#### 検討用の文章 ####

12月18日、約20日間にわたって開かれてきた2019年度第4回定例会が閉会しました。
質疑を3つと、意見書への討論を1つ、積極的に発言しました。
意見書案への討論は、「農業問題」でした。
公明党から提案された「スマート農業の実現による競争力強化の加速を求める意見書」(案)は、近年、発展の著しいICTやロボット技術、AI等の先端技術を用いて、肥料・農薬等の資材費の削減や農業生産の効率化、農産物の高付加価値化などによって、競争力を向上させる、技術の伝承や、地域農業の次世代への継承など、有効であるとされています。しかし、競争力の今以上の強化や企業の参入・大規模化などは、必ずしも多様な家族農業を支援するものではなく、生産率の向上や効率化が図られる一方で、淘汰されていく家族経営もあるという点では、問題のある内容です。
問題点を指摘し、討論を行いました。
【討論内容は以下の通り】
「スマート農業の実現による競争力強化の加速を求める意見書」(案)について、賛成できない点について意見を述べ、反対討論を行います。

#### データ部分 ####

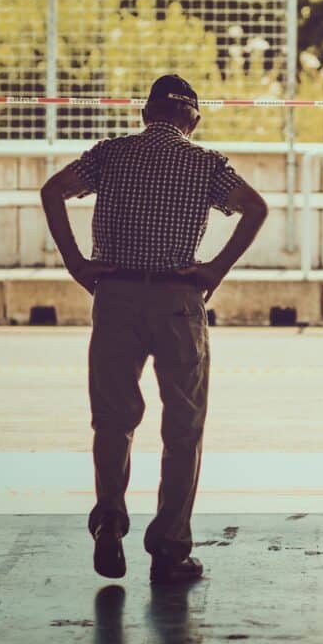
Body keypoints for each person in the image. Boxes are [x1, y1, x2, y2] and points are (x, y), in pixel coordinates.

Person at [41, 74, 268, 584]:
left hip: (115, 295)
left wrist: (78, 263)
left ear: (145, 114)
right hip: (177, 301)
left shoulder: (110, 155)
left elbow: (53, 191)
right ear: (193, 120)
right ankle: (170, 546)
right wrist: (214, 269)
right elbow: (256, 208)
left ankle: (109, 521)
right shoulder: (206, 163)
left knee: (113, 419)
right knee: (183, 426)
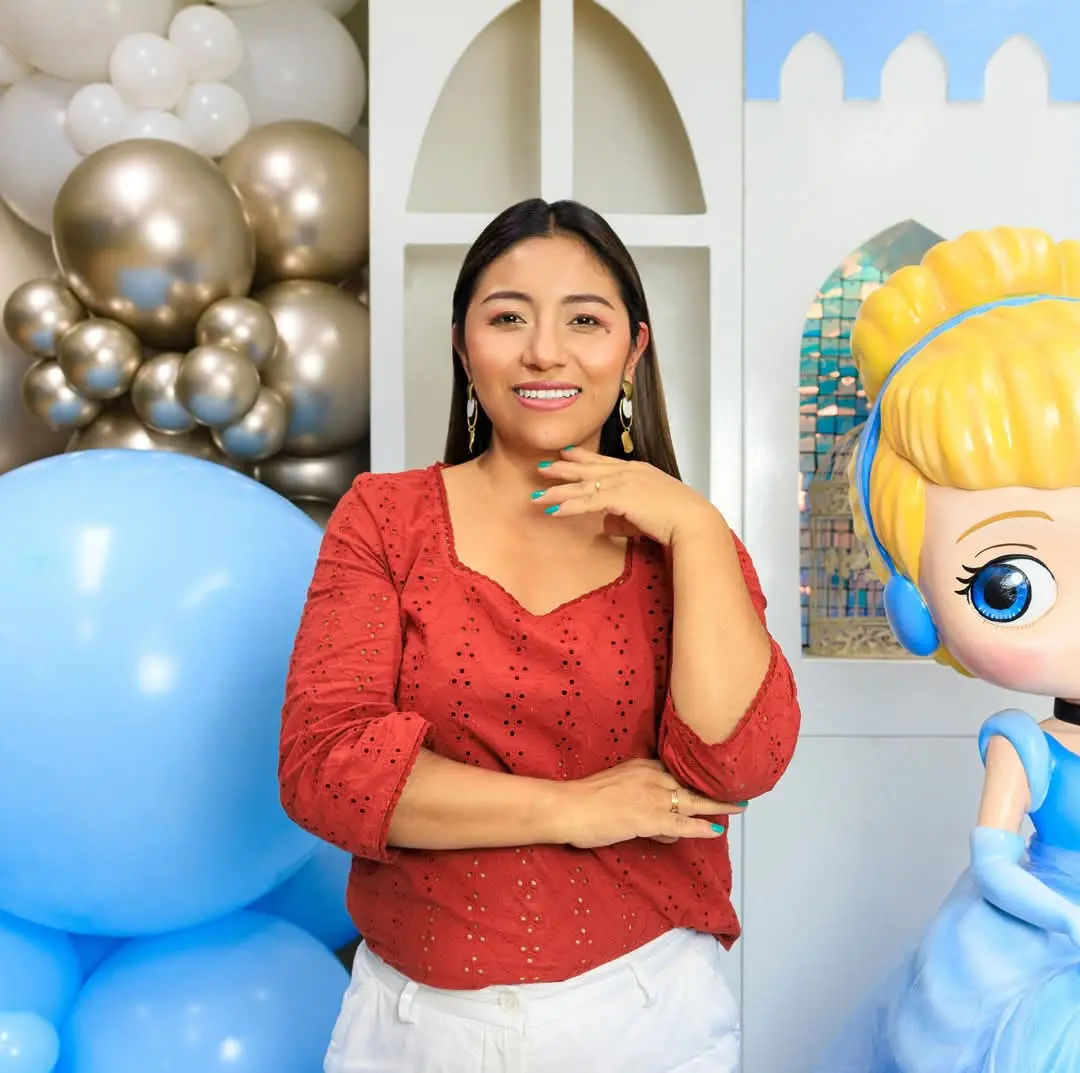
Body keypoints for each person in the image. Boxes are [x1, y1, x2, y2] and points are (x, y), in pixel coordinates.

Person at [279, 197, 800, 1073]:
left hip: (646, 1014)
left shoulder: (687, 542)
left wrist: (697, 529)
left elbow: (735, 768)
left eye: (584, 320)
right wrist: (578, 808)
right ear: (463, 346)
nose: (544, 351)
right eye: (508, 317)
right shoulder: (385, 518)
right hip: (413, 1025)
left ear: (633, 350)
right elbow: (328, 768)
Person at [812, 225, 1080, 1073]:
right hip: (1040, 949)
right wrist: (1070, 924)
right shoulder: (1025, 744)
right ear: (917, 603)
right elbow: (995, 863)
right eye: (1008, 585)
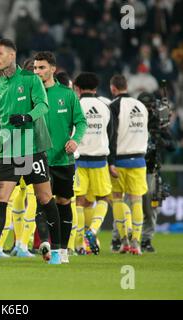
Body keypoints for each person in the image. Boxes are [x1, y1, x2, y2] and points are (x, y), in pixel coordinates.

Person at [0, 39, 62, 264]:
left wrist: (27, 117)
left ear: (11, 56)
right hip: (9, 148)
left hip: (33, 147)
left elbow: (43, 105)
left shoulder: (30, 79)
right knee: (0, 196)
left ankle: (58, 249)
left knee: (44, 197)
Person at [33, 51, 87, 263]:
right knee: (42, 201)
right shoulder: (30, 94)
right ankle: (47, 243)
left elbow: (81, 122)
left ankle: (63, 249)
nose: (37, 72)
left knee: (64, 203)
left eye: (42, 68)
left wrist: (75, 140)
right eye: (35, 68)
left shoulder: (67, 95)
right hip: (39, 158)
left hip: (63, 160)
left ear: (53, 69)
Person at [73, 72, 113, 255]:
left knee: (80, 202)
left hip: (79, 160)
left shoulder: (76, 105)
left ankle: (80, 244)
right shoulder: (104, 106)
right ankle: (93, 230)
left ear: (78, 89)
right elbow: (111, 133)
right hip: (99, 159)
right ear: (95, 88)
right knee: (103, 198)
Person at [109, 74, 149, 255]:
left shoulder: (114, 106)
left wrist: (111, 161)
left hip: (120, 160)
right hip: (139, 160)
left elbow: (112, 135)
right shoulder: (141, 106)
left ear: (113, 88)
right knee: (137, 201)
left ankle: (124, 241)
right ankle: (137, 243)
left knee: (117, 198)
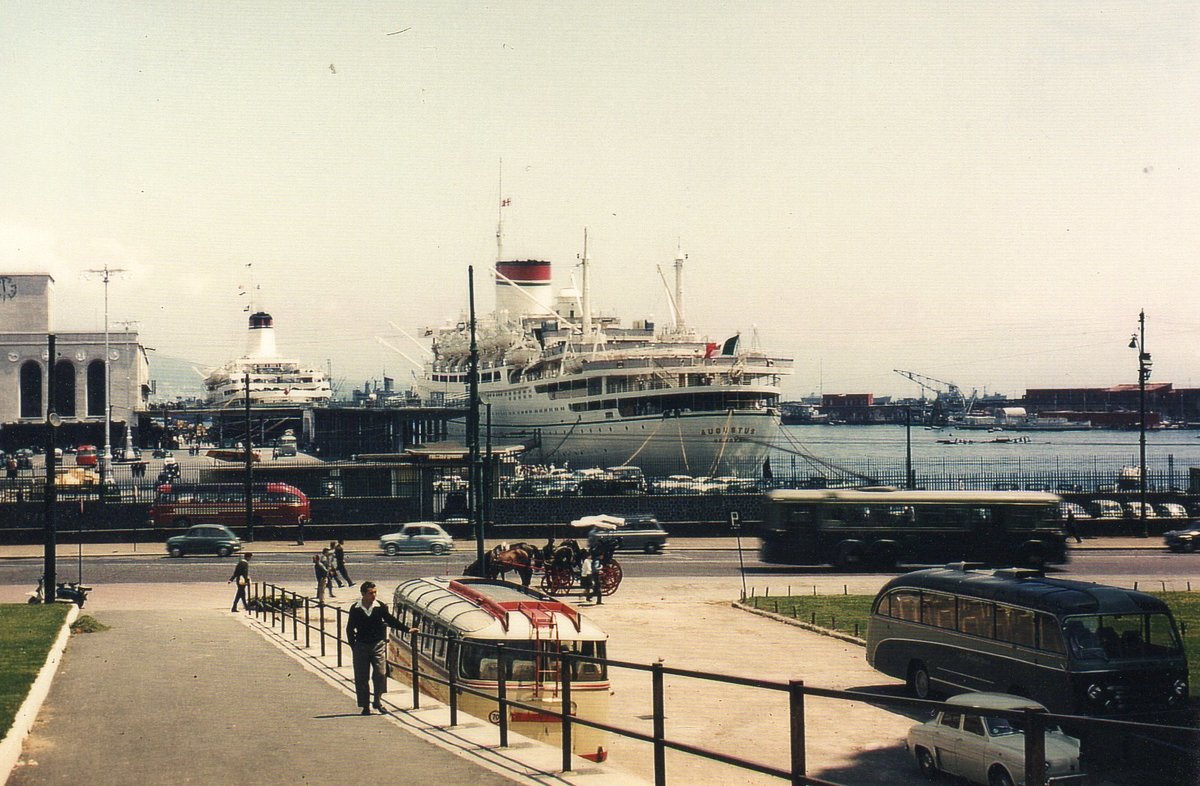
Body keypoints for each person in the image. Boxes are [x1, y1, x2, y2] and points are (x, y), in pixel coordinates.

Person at [346, 581, 404, 715]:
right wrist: (353, 645)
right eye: (370, 593)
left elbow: (390, 620)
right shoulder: (355, 609)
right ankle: (365, 705)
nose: (373, 595)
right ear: (363, 594)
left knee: (380, 674)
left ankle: (377, 701)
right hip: (361, 646)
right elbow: (350, 628)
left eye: (375, 592)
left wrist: (406, 629)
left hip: (377, 644)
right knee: (361, 677)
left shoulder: (380, 607)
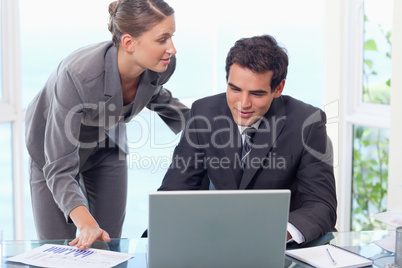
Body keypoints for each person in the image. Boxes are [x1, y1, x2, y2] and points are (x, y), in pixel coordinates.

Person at [25, 0, 189, 250]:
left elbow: (155, 95)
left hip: (106, 145)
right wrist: (86, 223)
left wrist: (206, 128)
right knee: (59, 250)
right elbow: (59, 168)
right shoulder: (78, 75)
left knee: (108, 247)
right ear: (129, 43)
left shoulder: (162, 66)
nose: (172, 49)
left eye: (172, 37)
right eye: (162, 39)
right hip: (53, 155)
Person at [159, 34, 337, 245]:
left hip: (282, 246)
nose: (243, 104)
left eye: (257, 94)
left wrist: (279, 233)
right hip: (218, 238)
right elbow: (174, 193)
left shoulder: (306, 123)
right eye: (234, 89)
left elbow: (322, 204)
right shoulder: (203, 113)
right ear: (227, 81)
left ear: (278, 89)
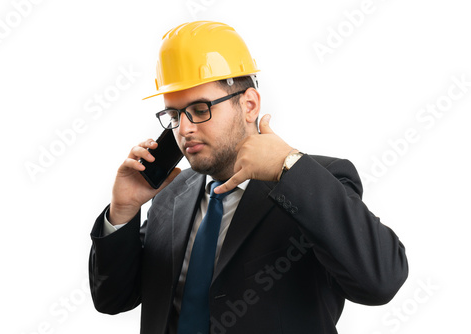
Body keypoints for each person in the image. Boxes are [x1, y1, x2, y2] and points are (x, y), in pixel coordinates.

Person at [88, 21, 408, 334]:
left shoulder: (316, 181)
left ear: (249, 105)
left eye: (200, 109)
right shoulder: (172, 194)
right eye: (174, 115)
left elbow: (381, 281)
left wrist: (289, 166)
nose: (184, 129)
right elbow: (113, 298)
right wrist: (123, 210)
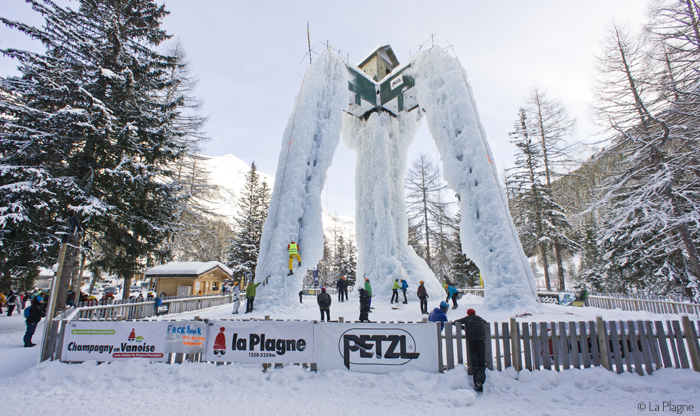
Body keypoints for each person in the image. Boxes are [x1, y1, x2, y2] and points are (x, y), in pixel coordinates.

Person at [455, 308, 488, 392]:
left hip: (472, 342)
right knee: (482, 363)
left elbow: (456, 322)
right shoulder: (480, 319)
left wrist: (464, 327)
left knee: (474, 363)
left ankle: (477, 383)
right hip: (481, 342)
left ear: (468, 314)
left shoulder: (467, 319)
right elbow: (485, 323)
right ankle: (479, 381)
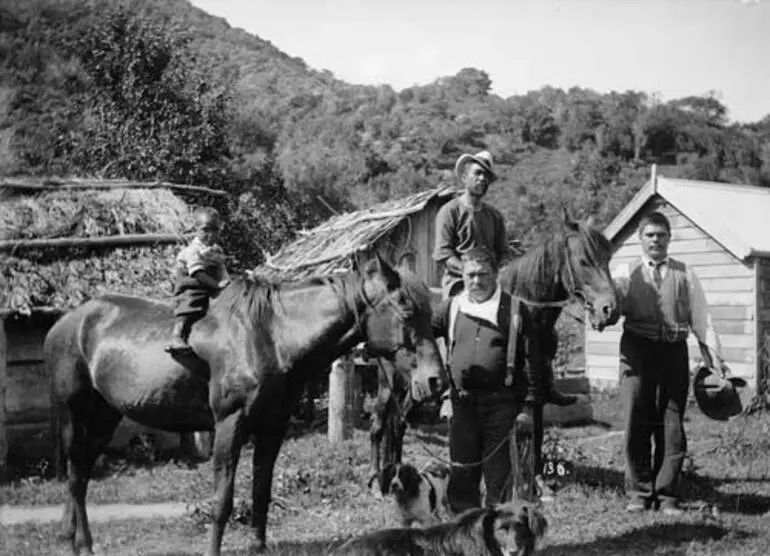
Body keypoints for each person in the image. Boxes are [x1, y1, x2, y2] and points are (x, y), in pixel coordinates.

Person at [433, 150, 575, 407]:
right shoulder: (449, 211)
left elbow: (503, 253)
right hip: (460, 280)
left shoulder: (494, 216)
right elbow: (443, 253)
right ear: (464, 177)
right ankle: (447, 384)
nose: (482, 179)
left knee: (530, 320)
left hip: (492, 280)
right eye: (478, 174)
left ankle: (542, 382)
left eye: (486, 176)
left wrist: (501, 271)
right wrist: (469, 272)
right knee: (453, 320)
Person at [613, 211, 724, 515]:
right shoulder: (625, 272)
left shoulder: (686, 273)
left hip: (674, 351)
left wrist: (715, 358)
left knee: (671, 423)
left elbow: (702, 319)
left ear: (669, 238)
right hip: (637, 350)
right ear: (640, 239)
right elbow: (608, 308)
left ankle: (667, 495)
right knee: (637, 418)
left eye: (661, 235)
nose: (656, 240)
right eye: (650, 235)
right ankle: (638, 493)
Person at [432, 247, 544, 513]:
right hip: (462, 405)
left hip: (501, 405)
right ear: (462, 276)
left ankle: (497, 532)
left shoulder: (515, 310)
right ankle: (465, 531)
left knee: (499, 478)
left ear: (496, 274)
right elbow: (422, 338)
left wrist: (528, 407)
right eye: (470, 275)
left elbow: (532, 361)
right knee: (462, 475)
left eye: (483, 274)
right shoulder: (451, 307)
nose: (476, 281)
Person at [165, 206, 231, 354]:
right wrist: (216, 284)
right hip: (192, 284)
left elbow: (222, 268)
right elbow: (197, 273)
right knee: (189, 304)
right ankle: (177, 336)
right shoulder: (193, 251)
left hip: (210, 284)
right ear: (196, 230)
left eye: (215, 230)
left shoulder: (217, 250)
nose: (211, 235)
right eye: (205, 230)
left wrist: (226, 282)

####

### 作業項目 1
上の定例会報告の文章から、「12月18日、約20日間にわ」から「を述べ、反対討論を行います。」まで、両端の語句も含めて一字も変えずに抜き出して返してください。
### 作業項目 2
上の定例会報告の文章の続きを、最後に示された文の後から補ってください。

### 作業の回答 1
12月18日、約20日間にわたって開かれてきた2019年度第4回定例会が閉会しました。
質疑を3つと、意見書への討論を1つ、積極的に発言しました。
意見書案への討論は、「農業問題」でした。
公明党から提案された「スマート農業の実現による競争力強化の加速を求める意見書」(案)は、近年、発展の著しいICTやロボット技術、AI等の先端技術を用いて、肥料・農薬等の資材費の削減や農業生産の効率化、農産物の高付加価値化などによって、競争力を向上させる、技術の伝承や、地域農業の次世代への継承など、有効であるとされています。しかし、競争力の今以上の強化や企業の参入・大規模化などは、必ずしも多様な家族農業を支援するものではなく、生産率の向上や効率化が図られる一方で、淘汰されていく家族経営もあるという点では、問題のある内容です。
問題点を指摘し、討論を行いました。
【討論内容は以下の通り】
「スマート農業の実現による競争力強化の加速を求める意見書」(案)について、賛成できない点について意見を述べ、反対討論を行います。

### 作業の回答 2
国は、2018年6月に、「未来投資戦略2018」と「財政運営と改革の基本方針2018」いわゆる「骨太方針2018」を閣議決定し、農業分野で人工知能やロボットなど情報通信技術を活用した変革を打ち出しています。技術革新により労働生産性が向上すれば農業者の所得も向上するという考えに立ち、ロボットやAI(人工知能)など先端技術を活用した「スマート農業」の全国展開を加速するための技術開発・実証の推進のために2019年度政府予算で31億円を措置し、新規事業として「スマート農業加速化実証プロジェクト」に5億円の予算が組まれています。
意見書案に述べられているように、農業従事者の減少、担い手不足は極めて深刻で、農業を中心的に担う基幹的農業従事者が1995年の256万人から2018年には145万人に減少し、そのうち26%・38万人が75歳以上という状況です。戦後の日本農業を支えてきた世代の引退が加速し、近い将来、農業と農村の担い手は急速に減少すると予想されます。農村の担い手がいなくなることで耕作放棄地が広がり、何より国民の必要する食料が供給できなくなる事態が起こってくる深刻な状況です。
日本農業の危機的状況を打開し、農業と農山村の再生、食料自給率の向上に踏み出すことは、国民の生存にかかわる根本問題と言わなければなりません。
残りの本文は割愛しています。